Two history courses are being taught this spring by Visiting Assistant Professor of Social Sciences Dr. Carolyn Purnell that will catch your attention! Both of these courses fulfill the Social Sciences general education requirement. Register now!
Course: Perceiving the World
Course number: LCHS 285-001 
Time offered: MW 11:25-12:40 
 
Did you know that in the seventeenth century,
it was a good thing to smell like the anal glands of a deer?
Seeing, hearing, touching, tasting, smelling–we’re taught at an early age that these five senses are our means of experiencing the world around us. Despite the seemingly stable nature of our senses, this course will show that the way different cultures have organized and used the senses has varied widely. Using an interdisciplinary approach that draws on sociology, history, anthropology, media studies, and psychology, this course will trace shifts in perception and their accompanying social effects between the eighteenth century and today. Through a series of diverse topics, such as color, railroads, perfume, and drugs, this course will investigate the relationship between the physical and the social, the role of daily experience in our considerations of history, and the political implications of the body.
Course: Inventors and Innovation
Course number: LCHS 286-001 
Time offered: MW 15:15-16:30
 
Did you know it was common to talk about monsters, freak events, 
and oddities in 17th- and 18th-century scientific journals? 

This course will focus on the institutional, cultural, economic, social, and legal structures that have facilitated innovation between the Scientific Revolution and today. Innovation and invention are not simply the results of a gifted mind; they require the interaction and cooperation of a number of variables that have been frequently shifting since the seventeenth century. Different modes of institutional or government support, communication networks, epistemologies (theories of knowledge), and concepts of property all enhance, or alternatively limit, the possibilities for innovation, and this course will trace the evolution of these various structures over the trajectory of the modern era. 
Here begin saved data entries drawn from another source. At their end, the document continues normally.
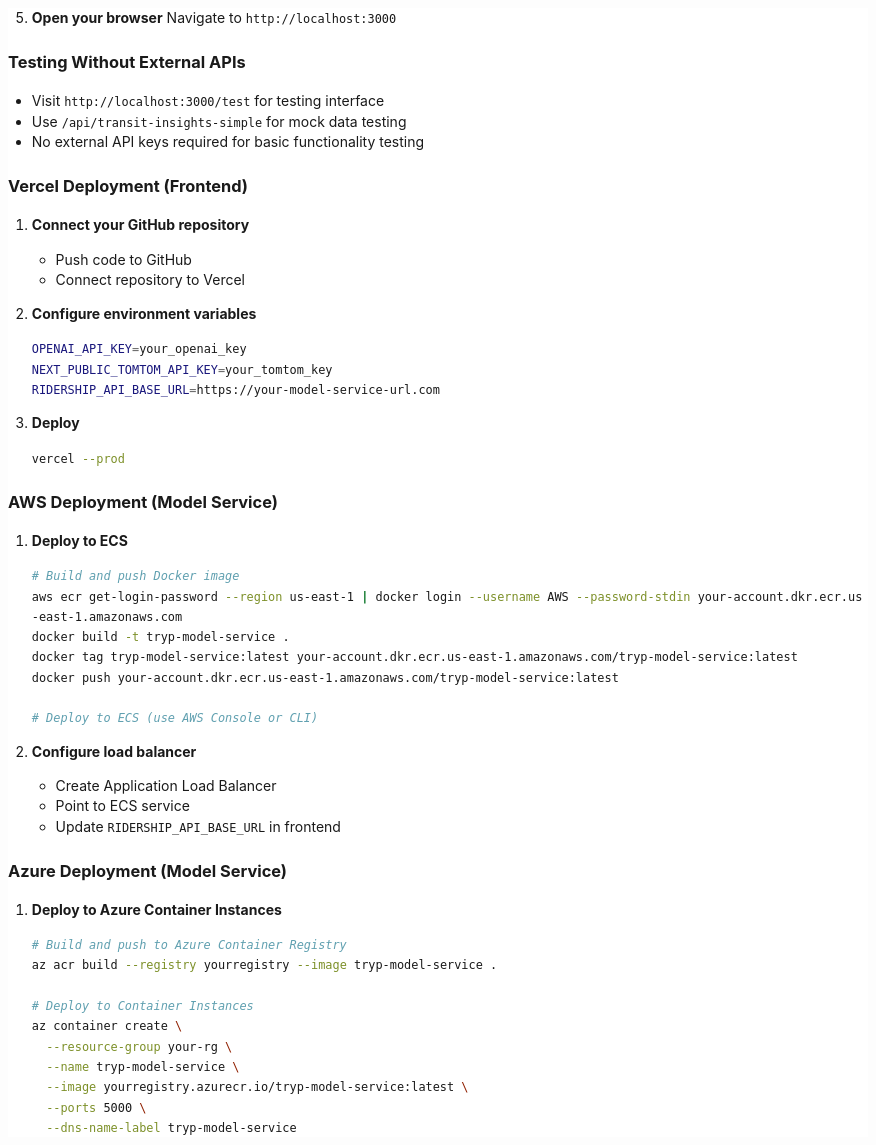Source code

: 5. **Open your browser**
   Navigate to `http://localhost:3000`

### Testing Without External APIs
- Visit `http://localhost:3000/test` for testing interface
- Use `/api/transit-insights-simple` for mock data testing
- No external API keys required for basic functionality testing

### Vercel Deployment (Frontend)
1. **Connect your GitHub repository**
   - Push code to GitHub
   - Connect repository to Vercel

2. **Configure environment variables**
   ```bash
   OPENAI_API_KEY=your_openai_key
   NEXT_PUBLIC_TOMTOM_API_KEY=your_tomtom_key
   RIDERSHIP_API_BASE_URL=https://your-model-service-url.com
   ```

3. **Deploy**
   ```bash
   vercel --prod
   ```

### AWS Deployment (Model Service)
1. **Deploy to ECS**
   ```bash
   # Build and push Docker image
   aws ecr get-login-password --region us-east-1 | docker login --username AWS --password-stdin your-account.dkr.ecr.us-east-1.amazonaws.com
   docker build -t tryp-model-service .
   docker tag tryp-model-service:latest your-account.dkr.ecr.us-east-1.amazonaws.com/tryp-model-service:latest
   docker push your-account.dkr.ecr.us-east-1.amazonaws.com/tryp-model-service:latest
   
   # Deploy to ECS (use AWS Console or CLI)
   ```

2. **Configure load balancer**
   - Create Application Load Balancer
   - Point to ECS service
   - Update `RIDERSHIP_API_BASE_URL` in frontend

### Azure Deployment (Model Service)
1. **Deploy to Azure Container Instances**
   ```bash
   # Build and push to Azure Container Registry
   az acr build --registry yourregistry --image tryp-model-service .
   
   # Deploy to Container Instances
   az container create \
     --resource-group your-rg \
     --name tryp-model-service \
     --image yourregistry.azurecr.io/tryp-model-service:latest \
     --ports 5000 \
     --dns-name-label tryp-model-service
   ```
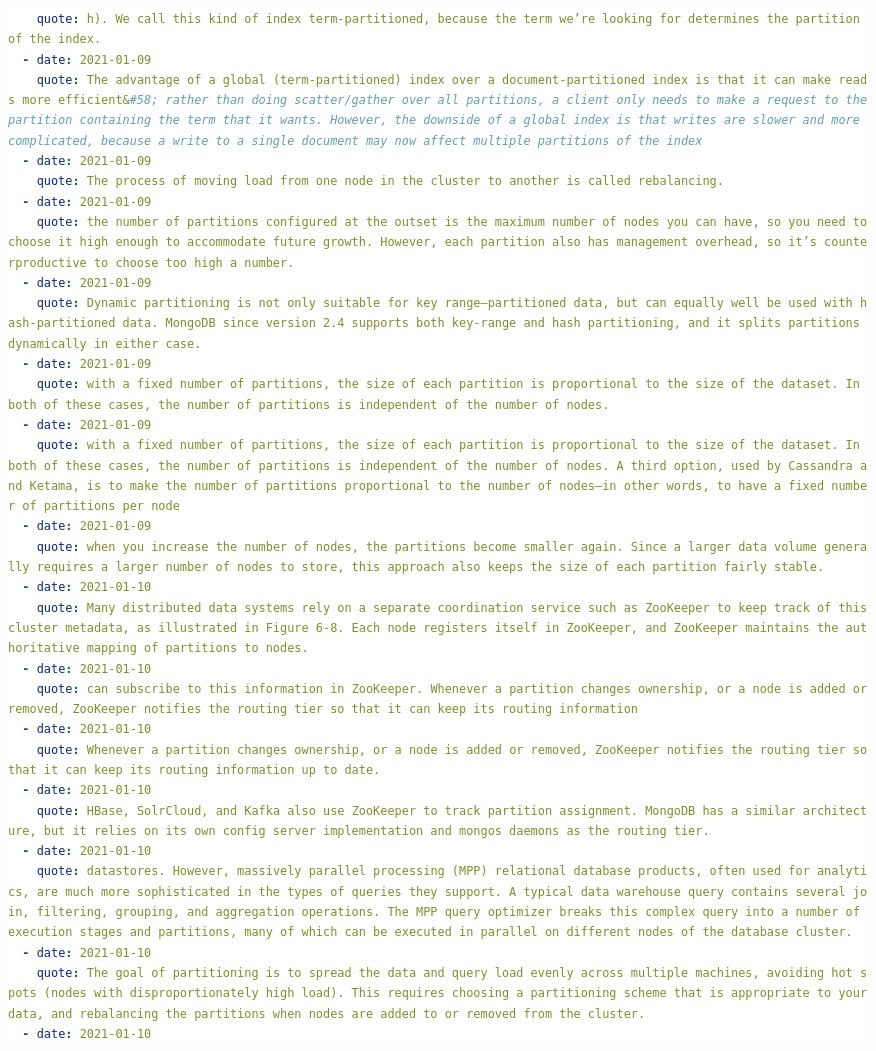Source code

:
 ```yaml
    quote: h). We call this kind of index term-partitioned, because the term we’re looking for determines the partition of the index.
  - date: 2021-01-09
    quote: The advantage of a global (term-partitioned) index over a document-partitioned index is that it can make reads more efficient&#58; rather than doing scatter/gather over all partitions, a client only needs to make a request to the partition containing the term that it wants. However, the downside of a global index is that writes are slower and more complicated, because a write to a single document may now affect multiple partitions of the index
  - date: 2021-01-09
    quote: The process of moving load from one node in the cluster to another is called rebalancing.
  - date: 2021-01-09
    quote: the number of partitions configured at the outset is the maximum number of nodes you can have, so you need to choose it high enough to accommodate future growth. However, each partition also has management overhead, so it’s counterproductive to choose too high a number.
  - date: 2021-01-09
    quote: Dynamic partitioning is not only suitable for key range–partitioned data, but can equally well be used with hash-partitioned data. MongoDB since version 2.4 supports both key-range and hash partitioning, and it splits partitions dynamically in either case.
  - date: 2021-01-09
    quote: with a fixed number of partitions, the size of each partition is proportional to the size of the dataset. In both of these cases, the number of partitions is independent of the number of nodes.
  - date: 2021-01-09
    quote: with a fixed number of partitions, the size of each partition is proportional to the size of the dataset. In both of these cases, the number of partitions is independent of the number of nodes. A third option, used by Cassandra and Ketama, is to make the number of partitions proportional to the number of nodes—in other words, to have a fixed number of partitions per node
  - date: 2021-01-09
    quote: when you increase the number of nodes, the partitions become smaller again. Since a larger data volume generally requires a larger number of nodes to store, this approach also keeps the size of each partition fairly stable.
  - date: 2021-01-10
    quote: Many distributed data systems rely on a separate coordination service such as ZooKeeper to keep track of this cluster metadata, as illustrated in Figure 6-8. Each node registers itself in ZooKeeper, and ZooKeeper maintains the authoritative mapping of partitions to nodes.
  - date: 2021-01-10
    quote: can subscribe to this information in ZooKeeper. Whenever a partition changes ownership, or a node is added or removed, ZooKeeper notifies the routing tier so that it can keep its routing information
  - date: 2021-01-10
    quote: Whenever a partition changes ownership, or a node is added or removed, ZooKeeper notifies the routing tier so that it can keep its routing information up to date.
  - date: 2021-01-10
    quote: HBase, SolrCloud, and Kafka also use ZooKeeper to track partition assignment. MongoDB has a similar architecture, but it relies on its own config server implementation and mongos daemons as the routing tier.
  - date: 2021-01-10
    quote: datastores. However, massively parallel processing (MPP) relational database products, often used for analytics, are much more sophisticated in the types of queries they support. A typical data warehouse query contains several join, filtering, grouping, and aggregation operations. The MPP query optimizer breaks this complex query into a number of execution stages and partitions, many of which can be executed in parallel on different nodes of the database cluster.
  - date: 2021-01-10
    quote: The goal of partitioning is to spread the data and query load evenly across multiple machines, avoiding hot spots (nodes with disproportionately high load). This requires choosing a partitioning scheme that is appropriate to your data, and rebalancing the partitions when nodes are added to or removed from the cluster.
  - date: 2021-01-10
```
Some of the main questions we will address throughout the course are as follows: what constitutes “fact,” how does knowledge spread, who has access to knowledge, what kinds of factors make an innovation or invention successful, how do different social structures affect the types of innovations that are possible, and what place do key values like rationality, objectivity, and curiosity have in the process of invention?
More about Dr. Purnell:
Carolyn Purnell is a historian, freelance writer and photographer, interior design aficionada, and lover of all things quirky. Her work appears regularly on ApartmentTherapy.com and in several Chicago-area publications, and her photographs have appeared in Good Housekeeping. She has also worked at a library, an academic journal, a radio station, and a tractor dealership. 
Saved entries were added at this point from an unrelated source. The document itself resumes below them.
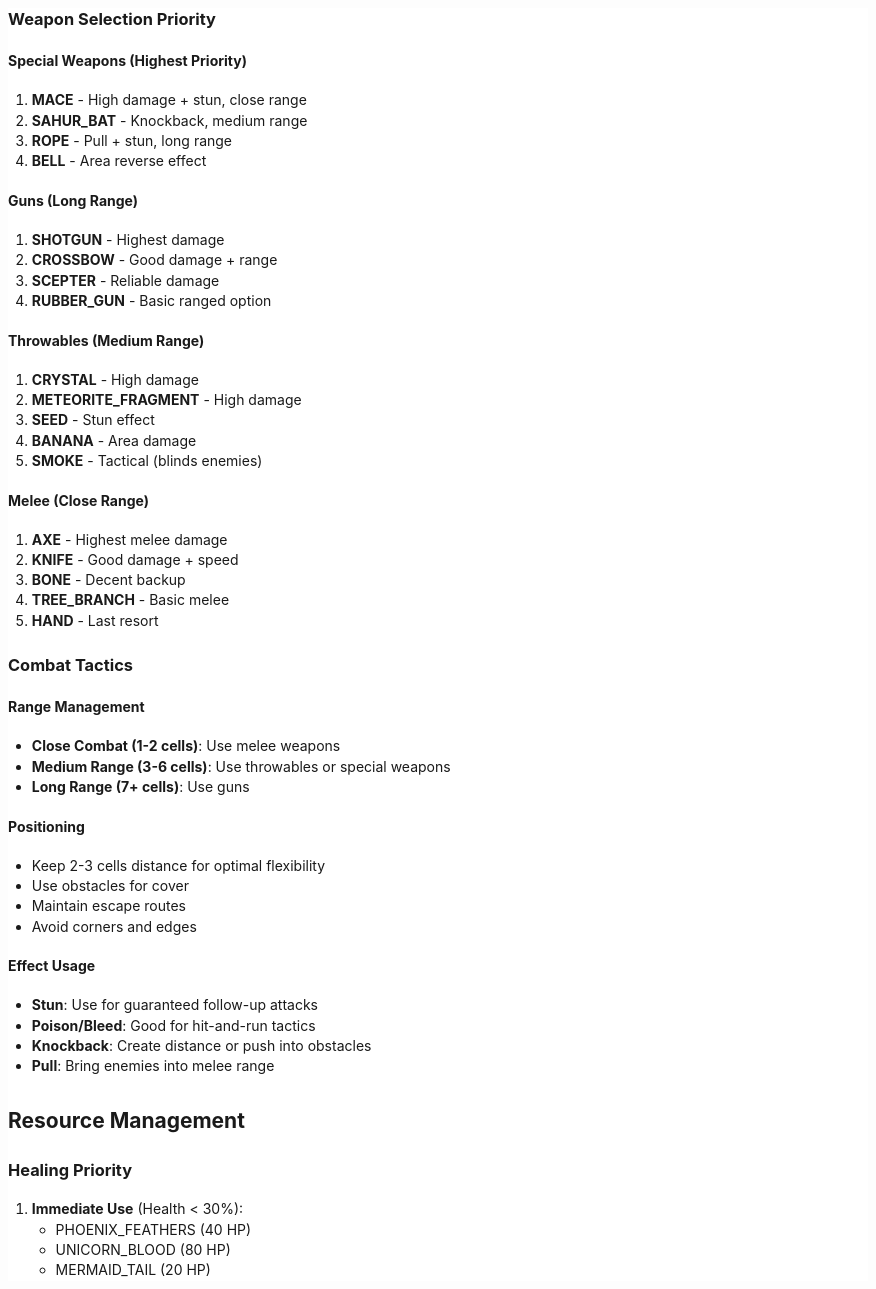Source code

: ### Weapon Selection Priority

#### Special Weapons (Highest Priority)
1. **MACE** - High damage + stun, close range
2. **SAHUR_BAT** - Knockback, medium range
3. **ROPE** - Pull + stun, long range
4. **BELL** - Area reverse effect

#### Guns (Long Range)
1. **SHOTGUN** - Highest damage
2. **CROSSBOW** - Good damage + range
3. **SCEPTER** - Reliable damage
4. **RUBBER_GUN** - Basic ranged option

#### Throwables (Medium Range)
1. **CRYSTAL** - High damage
2. **METEORITE_FRAGMENT** - High damage
3. **SEED** - Stun effect
4. **BANANA** - Area damage
5. **SMOKE** - Tactical (blinds enemies)

#### Melee (Close Range)
1. **AXE** - Highest melee damage
2. **KNIFE** - Good damage + speed
3. **BONE** - Decent backup
4. **TREE_BRANCH** - Basic melee
5. **HAND** - Last resort

### Combat Tactics

#### Range Management
- **Close Combat (1-2 cells)**: Use melee weapons
- **Medium Range (3-6 cells)**: Use throwables or special weapons
- **Long Range (7+ cells)**: Use guns

#### Positioning
- Keep 2-3 cells distance for optimal flexibility
- Use obstacles for cover
- Maintain escape routes
- Avoid corners and edges

#### Effect Usage
- **Stun**: Use for guaranteed follow-up attacks
- **Poison/Bleed**: Good for hit-and-run tactics
- **Knockback**: Create distance or push into obstacles
- **Pull**: Bring enemies into melee range

## Resource Management

### Healing Priority
1. **Immediate Use** (Health < 30%):
   - PHOENIX_FEATHERS (40 HP)
   - UNICORN_BLOOD (80 HP)
   - MERMAID_TAIL (20 HP)
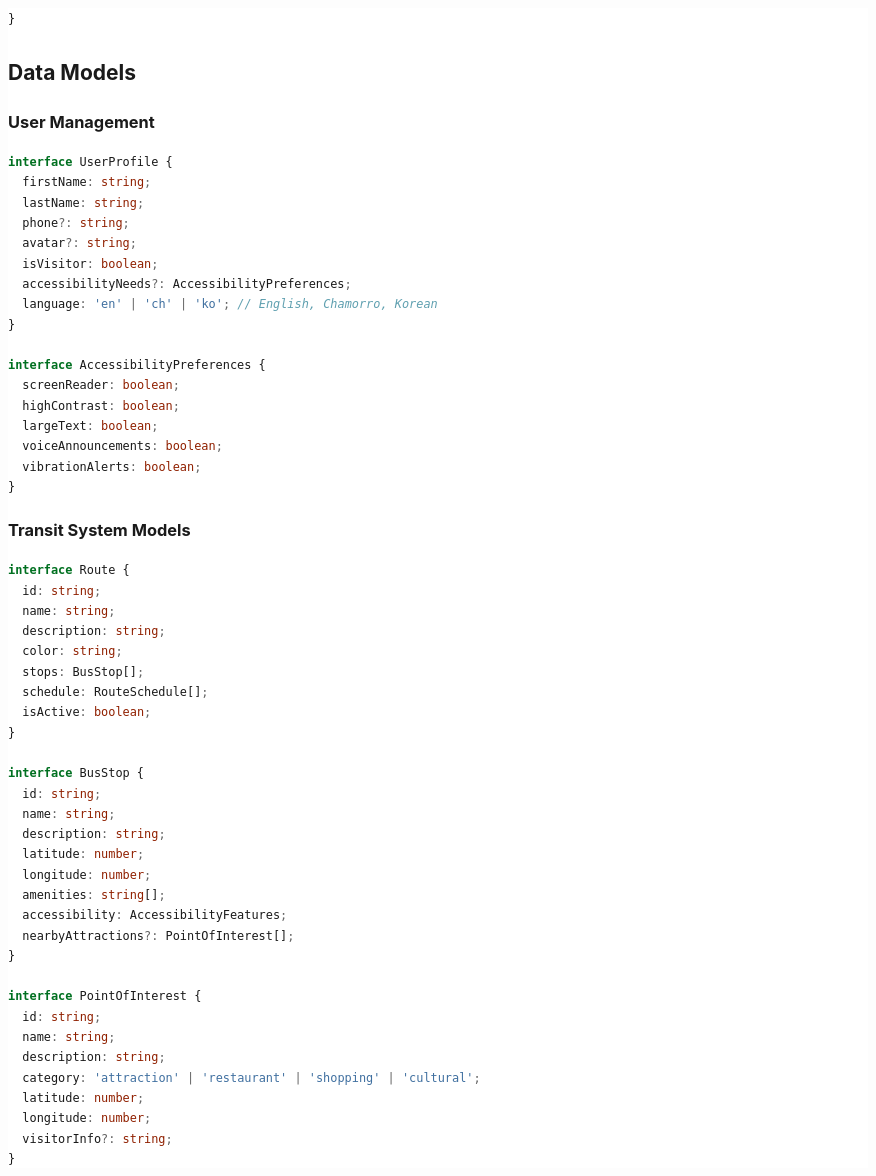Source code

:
 ```typescript
}
```

## Data Models

### User Management

```typescript
interface UserProfile {
  firstName: string;
  lastName: string;
  phone?: string;
  avatar?: string;
  isVisitor: boolean;
  accessibilityNeeds?: AccessibilityPreferences;
  language: 'en' | 'ch' | 'ko'; // English, Chamorro, Korean
}

interface AccessibilityPreferences {
  screenReader: boolean;
  highContrast: boolean;
  largeText: boolean;
  voiceAnnouncements: boolean;
  vibrationAlerts: boolean;
}
```

### Transit System Models

```typescript
interface Route {
  id: string;
  name: string;
  description: string;
  color: string;
  stops: BusStop[];
  schedule: RouteSchedule[];
  isActive: boolean;
}

interface BusStop {
  id: string;
  name: string;
  description: string;
  latitude: number;
  longitude: number;
  amenities: string[];
  accessibility: AccessibilityFeatures;
  nearbyAttractions?: PointOfInterest[];
}

interface PointOfInterest {
  id: string;
  name: string;
  description: string;
  category: 'attraction' | 'restaurant' | 'shopping' | 'cultural';
  latitude: number;
  longitude: number;
  visitorInfo?: string;
}
```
A country girl by birth but a city girl by heart, Carolyn grew up in Texas then moved to southern California for college, where she studied under David Foster Wallace and increasingly learned the rigors and pleasures of the written word. Her education introduced her to James Joyce, Gerhard Richter, and the Marquis de Sade, and it was perhaps the subconscious influence of the latter that convinced her to spend the next seven years of her life as a graduate student. 
At the University of Chicago, where she earned her M.A. and Ph.D., Carolyn turned her attention to history, a field that she likes to describe as “fiction with facts.” Her academic specialties are France, sexuality, the eighteenth century, the history of science and medicine, and the history of the senses, but after spending several years in France for research, it might be more accurate to say that her specialties are pastries, cheese, and wine. 
Carolyn lives in Chicago with her partner Ed, her dog Minna, her chinchilla Chunky, and a rotating cast of dogs that she fosters for a local rescue.